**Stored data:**
○ ○ ○ ○ ○
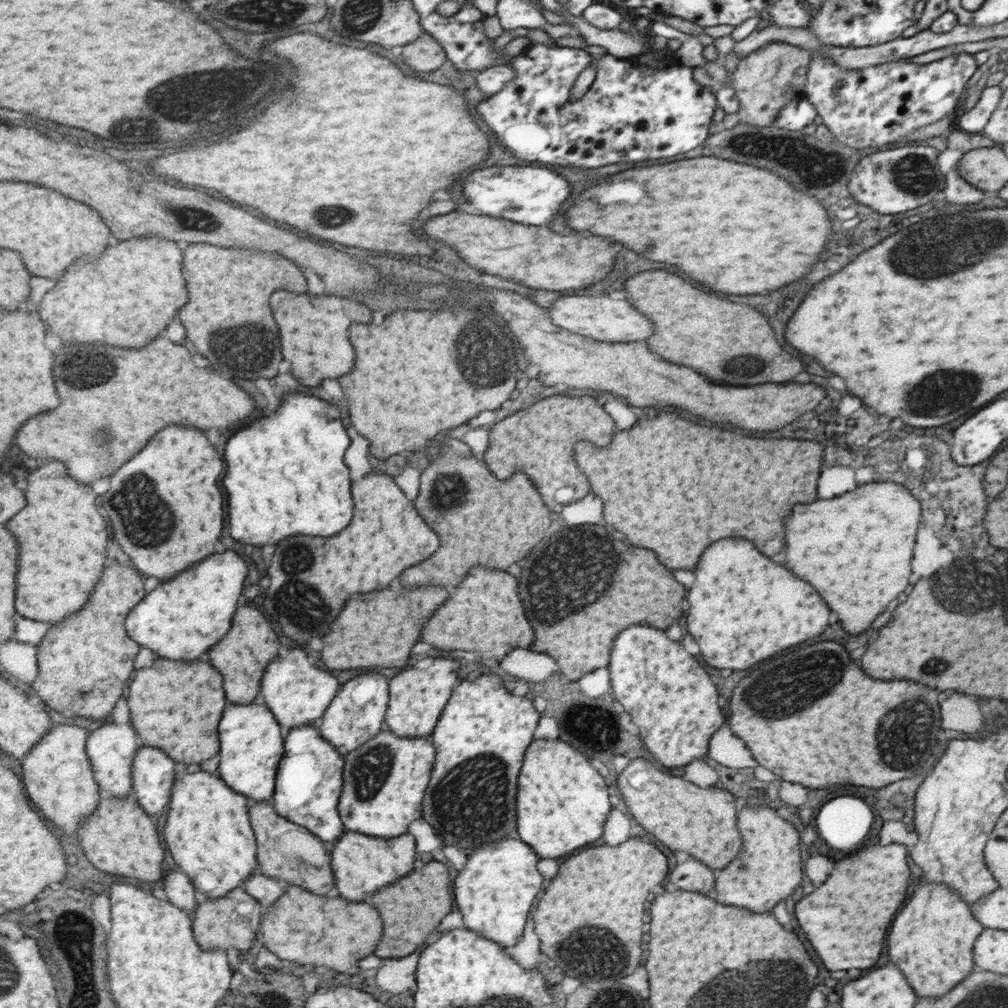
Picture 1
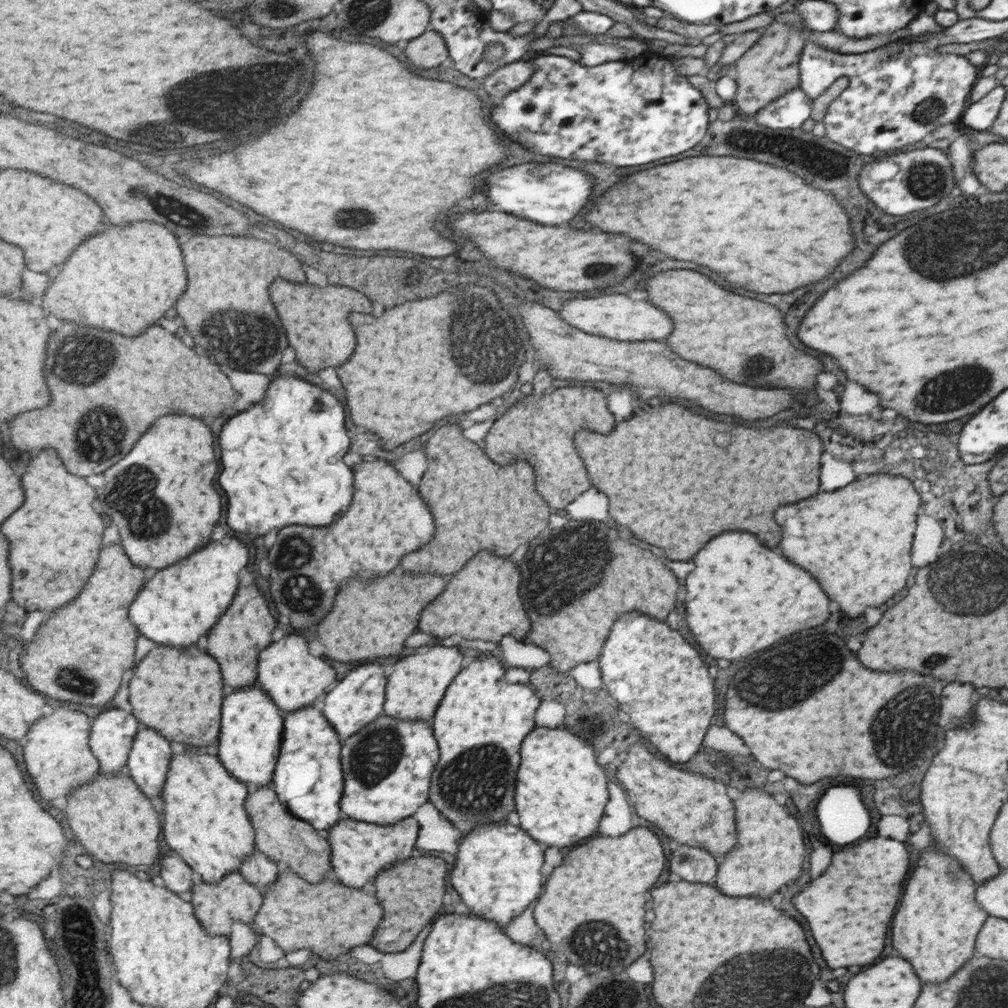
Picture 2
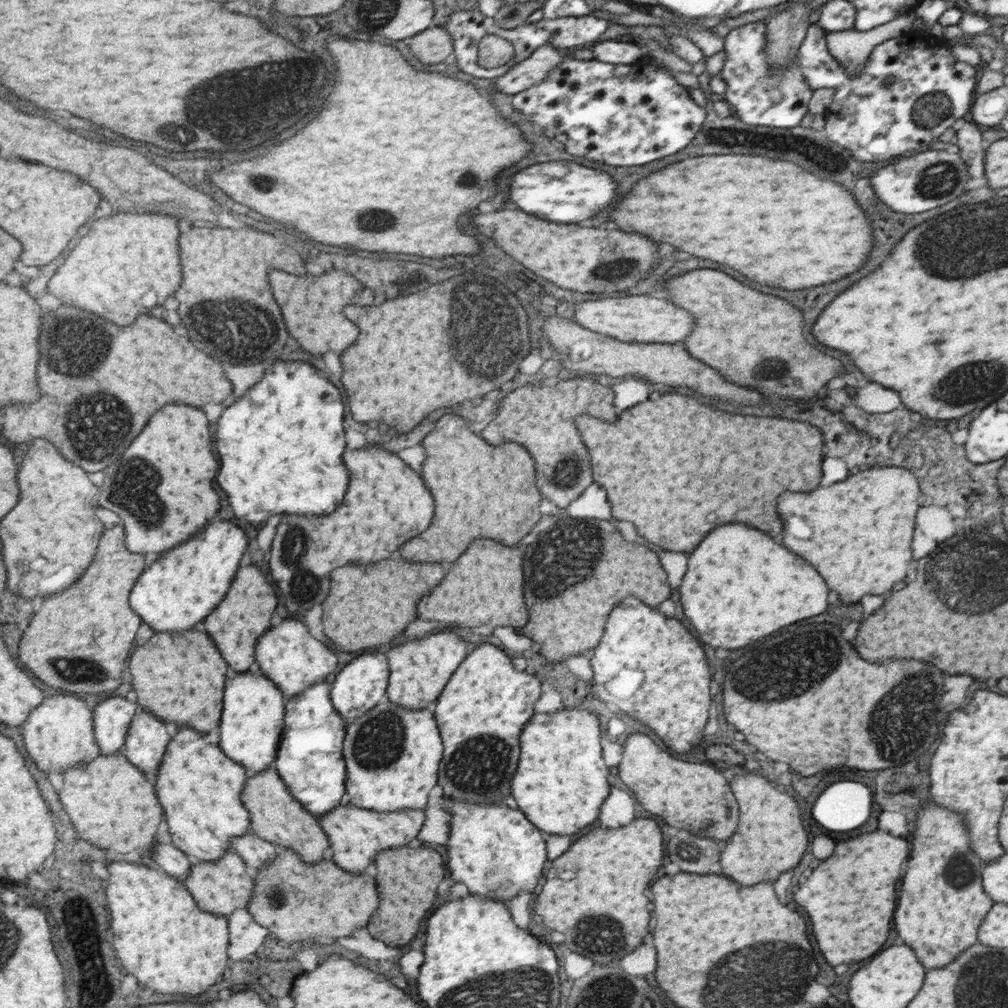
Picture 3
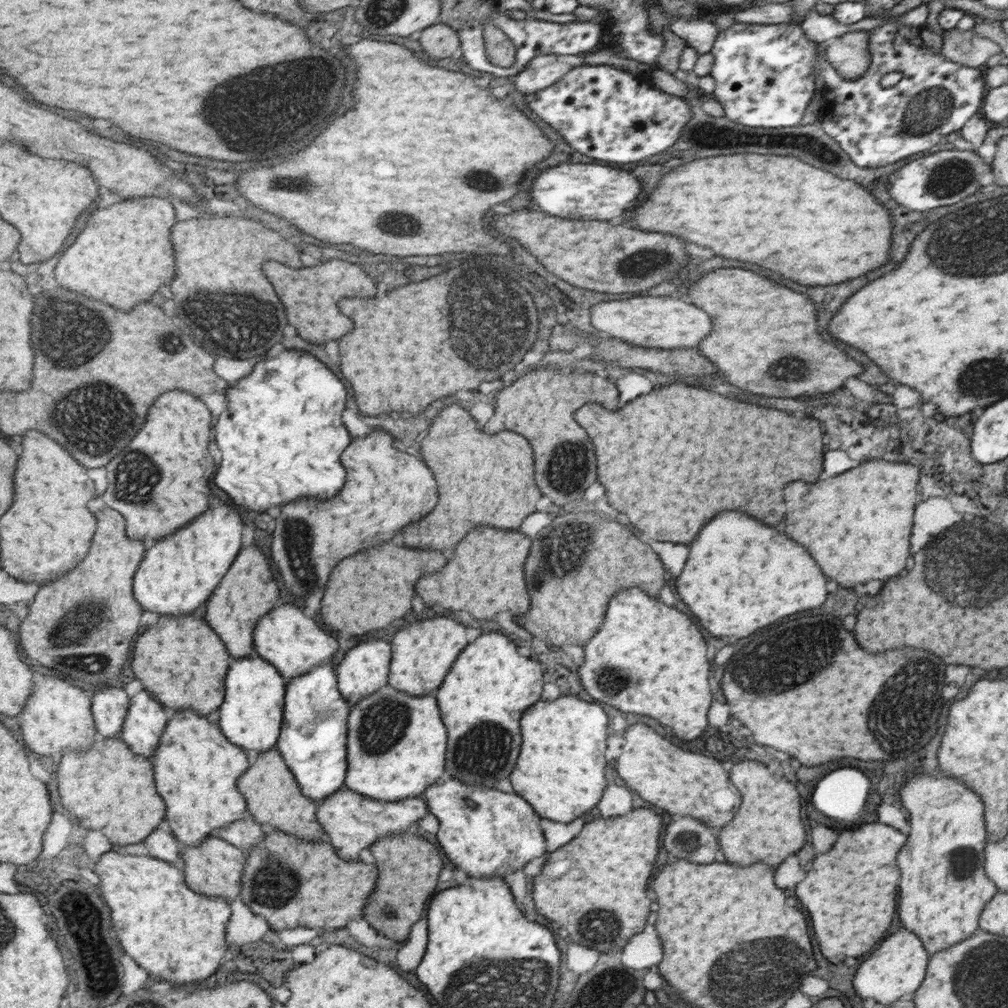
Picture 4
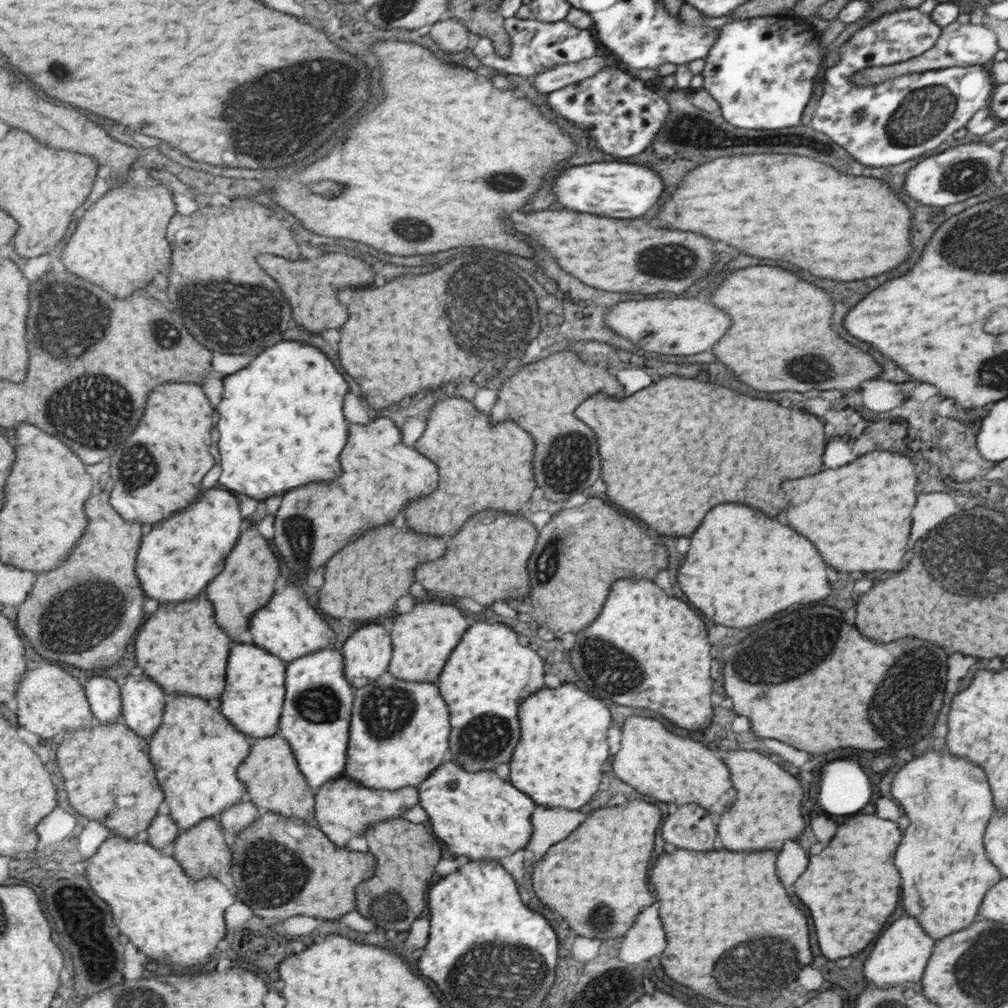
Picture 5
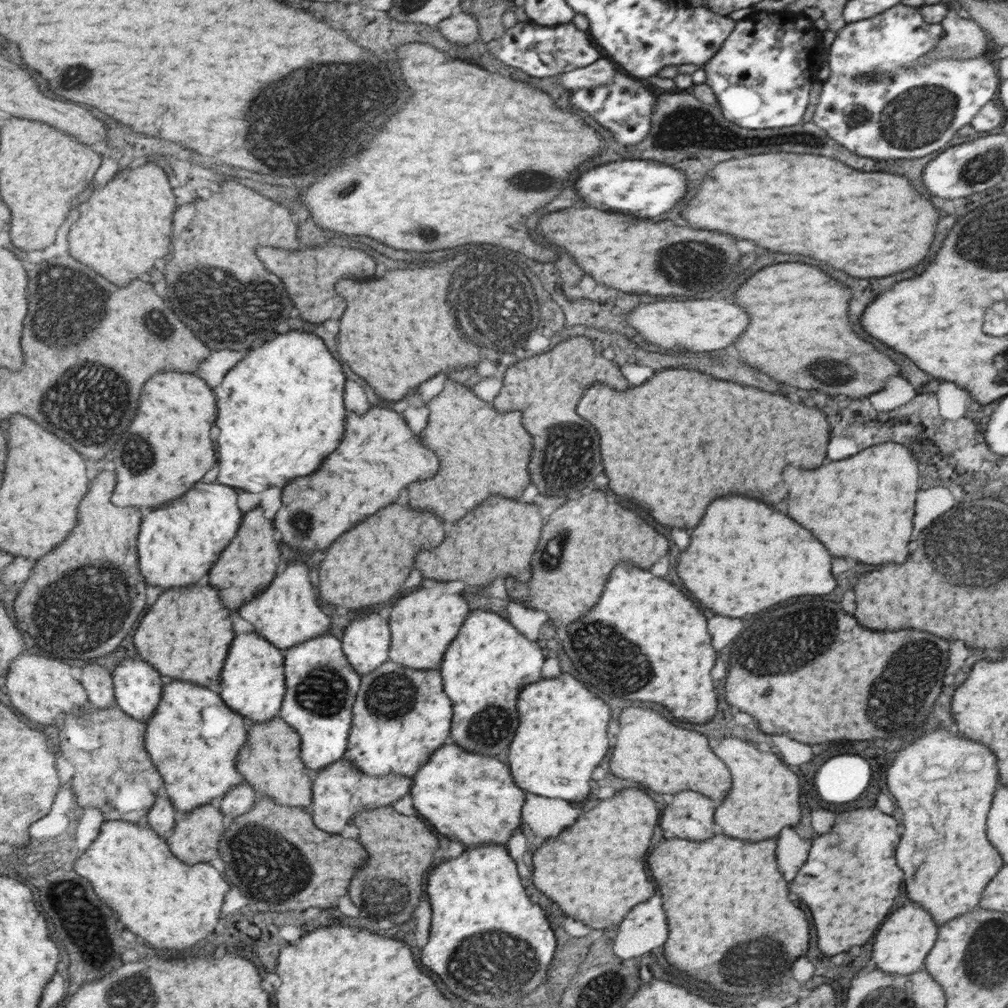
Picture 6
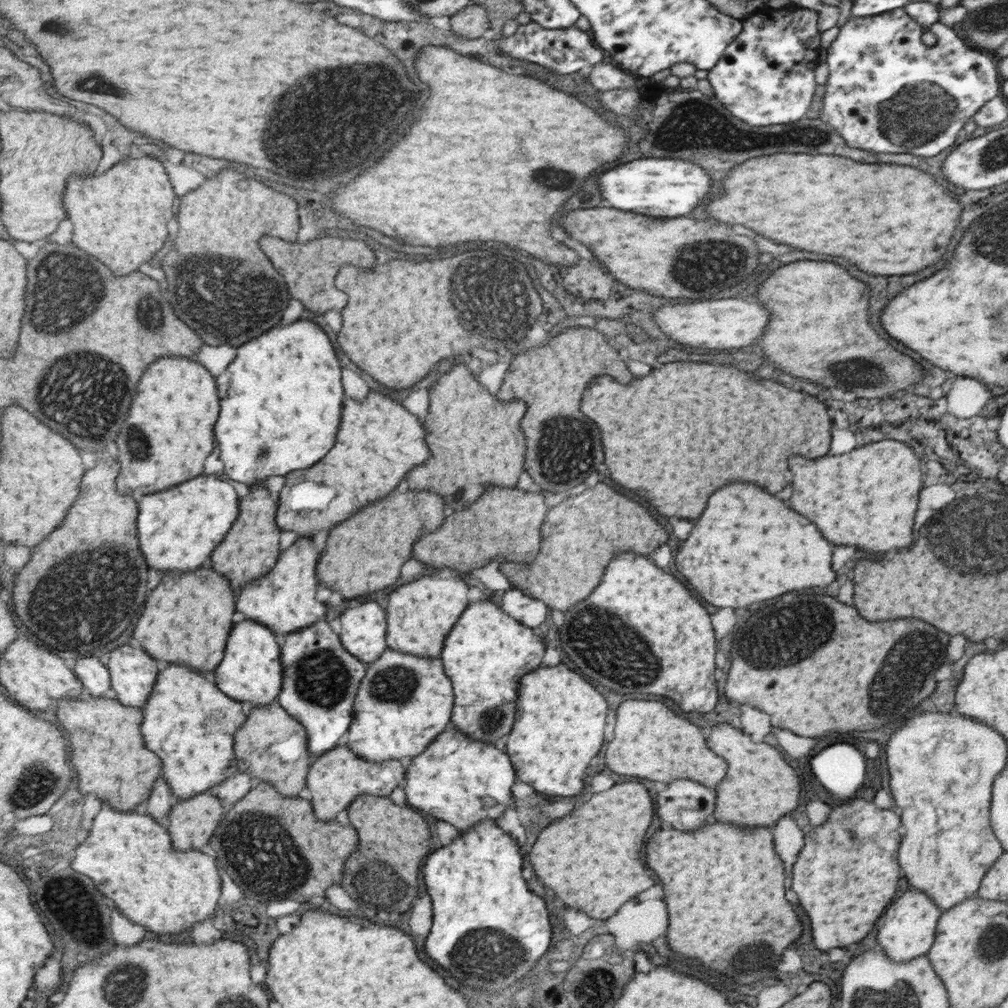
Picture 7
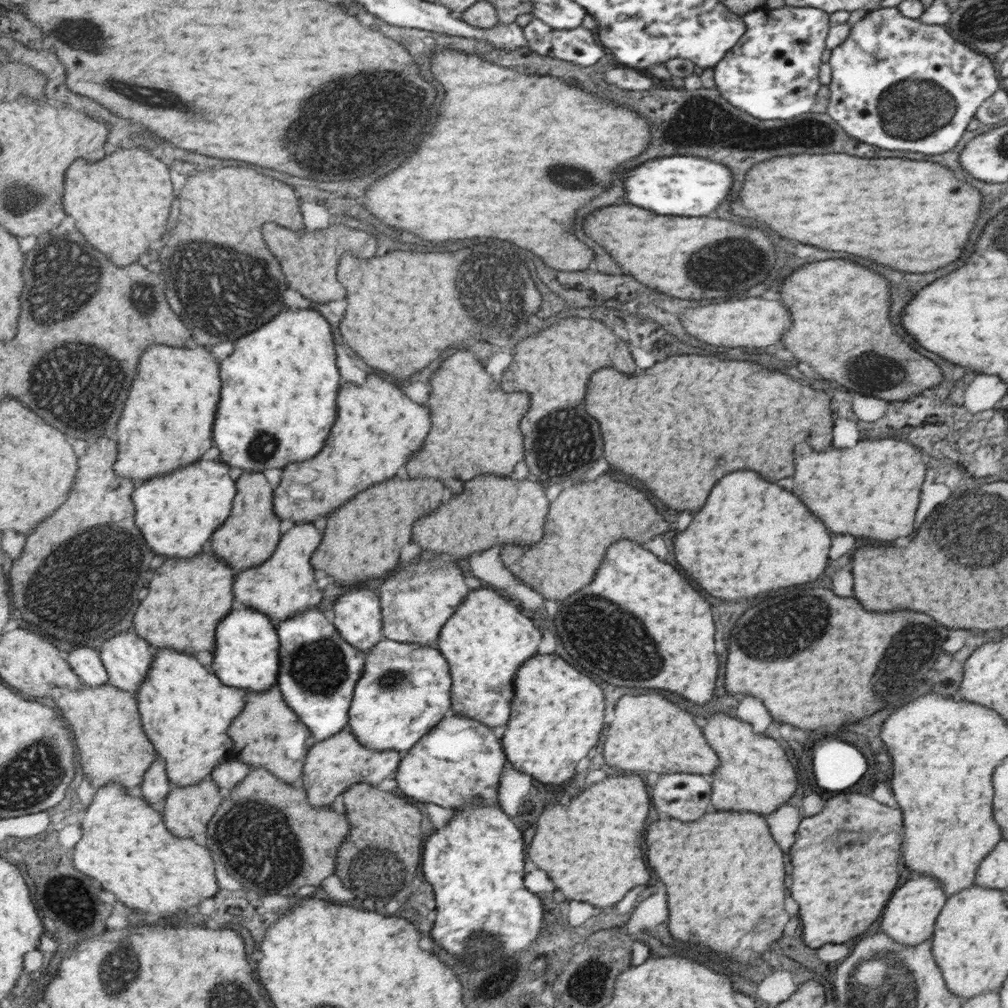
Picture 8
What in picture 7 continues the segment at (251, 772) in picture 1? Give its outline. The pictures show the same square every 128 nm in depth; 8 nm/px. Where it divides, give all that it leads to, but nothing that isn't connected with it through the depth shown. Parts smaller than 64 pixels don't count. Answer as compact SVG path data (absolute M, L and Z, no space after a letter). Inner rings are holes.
M252 620L238 624L234 628L234 636L230 636L230 652L226 652L226 660L216 672L222 690L250 708L268 706L280 700L285 690L285 663L283 647L276 638L278 636L273 629Z

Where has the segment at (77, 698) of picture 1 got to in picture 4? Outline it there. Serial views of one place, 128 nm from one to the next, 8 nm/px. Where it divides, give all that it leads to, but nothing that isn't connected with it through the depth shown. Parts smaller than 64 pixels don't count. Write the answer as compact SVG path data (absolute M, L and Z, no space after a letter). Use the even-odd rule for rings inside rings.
M104 510L98 518L100 530L94 538L94 552L90 552L78 570L42 588L28 618L22 623L21 642L28 658L60 670L67 679L106 684L122 674L126 662L130 660L130 648L142 628L144 608L134 598L134 578L137 578L139 568L145 562L148 548L144 540L128 538L126 518L118 510ZM52 642L62 648L74 646L74 650L50 650Z

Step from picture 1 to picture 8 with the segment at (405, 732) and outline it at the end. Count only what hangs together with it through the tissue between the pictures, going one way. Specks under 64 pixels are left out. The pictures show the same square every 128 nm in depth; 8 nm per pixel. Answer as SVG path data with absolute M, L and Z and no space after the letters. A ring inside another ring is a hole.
M424 555L418 559L418 564L390 574L380 586L385 635L390 640L434 646L442 626L468 594L468 586L456 564L450 564L448 568L432 568L426 560L428 556Z

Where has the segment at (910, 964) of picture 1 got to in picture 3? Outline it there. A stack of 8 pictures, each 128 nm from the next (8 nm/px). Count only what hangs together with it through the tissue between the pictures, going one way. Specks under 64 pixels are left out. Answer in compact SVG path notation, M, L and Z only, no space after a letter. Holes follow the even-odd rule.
M927 804L928 808L919 810L914 836L914 852L910 858L910 872L906 872L906 880L902 886L902 904L898 904L898 936L906 940L906 944L914 944L918 948L918 956L922 956L922 965L928 971L931 968L944 968L954 963L954 959L976 942L978 926L988 911L993 908L993 899L987 895L982 884L982 869L985 863L981 857L972 852L972 836L969 836L968 824L961 812L953 808L937 804Z

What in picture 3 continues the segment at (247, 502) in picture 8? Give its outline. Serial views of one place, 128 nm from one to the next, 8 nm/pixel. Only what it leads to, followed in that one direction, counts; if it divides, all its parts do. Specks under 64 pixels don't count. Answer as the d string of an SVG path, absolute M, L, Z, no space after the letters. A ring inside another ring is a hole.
M244 566L238 574L238 580L234 582L234 588L230 590L230 596L220 604L218 612L214 612L210 620L206 620L206 626L210 626L210 636L218 640L218 648L226 652L226 660L230 660L230 666L236 668L236 672L248 672L256 664L258 642L272 628L274 612L278 610L278 606L280 598L262 568ZM232 630L234 636L230 636Z

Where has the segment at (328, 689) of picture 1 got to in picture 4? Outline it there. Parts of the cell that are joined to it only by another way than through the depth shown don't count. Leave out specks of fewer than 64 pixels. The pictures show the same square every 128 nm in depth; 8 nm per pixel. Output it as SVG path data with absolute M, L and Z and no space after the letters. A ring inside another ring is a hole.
M286 604L274 610L270 616L266 616L260 622L255 644L260 656L277 665L289 682L294 678L304 676L307 672L312 672L330 658L334 658L334 654L338 654L340 650L340 642L334 636L322 630L316 620L308 618L302 608L292 606L292 604Z

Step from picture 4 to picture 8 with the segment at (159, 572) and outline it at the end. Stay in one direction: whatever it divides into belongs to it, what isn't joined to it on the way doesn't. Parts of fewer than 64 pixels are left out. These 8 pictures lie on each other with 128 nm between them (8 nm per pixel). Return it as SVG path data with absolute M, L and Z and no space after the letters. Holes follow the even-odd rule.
M202 460L138 485L133 494L138 526L146 532L146 540L150 540L154 552L180 558L198 556L222 524L233 516L238 493L237 481L232 478L230 466Z

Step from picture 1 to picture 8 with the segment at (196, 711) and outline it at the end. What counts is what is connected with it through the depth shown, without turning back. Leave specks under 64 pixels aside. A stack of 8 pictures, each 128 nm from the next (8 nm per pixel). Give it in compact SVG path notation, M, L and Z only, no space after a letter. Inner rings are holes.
M214 554L192 560L170 558L150 586L150 596L136 614L136 630L156 648L178 648L180 652L216 652L218 626L234 610L234 570Z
○ ○ ○ ○ ○
**Your assignment:** Output only the lines from the one with "Step from picture 4" through the last line of the entries above; please keep them exact.

**Response area:**
Step from picture 4 to picture 8 with the segment at (159, 572) and outline it at the end. Stay in one direction: whatever it divides into belongs to it, what isn't joined to it on the way doesn't. Parts of fewer than 64 pixels are left out. These 8 pictures lie on each other with 128 nm between them (8 nm per pixel). Return it as SVG path data with absolute M, L and Z and no space after the letters. Holes follow the even-odd rule.
M202 460L138 485L133 494L138 526L146 532L146 540L150 540L154 552L180 558L198 556L222 524L233 516L238 493L237 481L232 478L230 466Z

Step from picture 1 to picture 8 with the segment at (196, 711) and outline it at the end. What counts is what is connected with it through the depth shown, without turning back. Leave specks under 64 pixels aside. A stack of 8 pictures, each 128 nm from the next (8 nm per pixel). Give it in compact SVG path notation, M, L and Z only, no space after a letter. Inner rings are holes.
M214 554L192 560L170 558L150 586L150 596L136 614L136 630L156 648L178 648L180 652L216 652L218 626L234 610L234 570Z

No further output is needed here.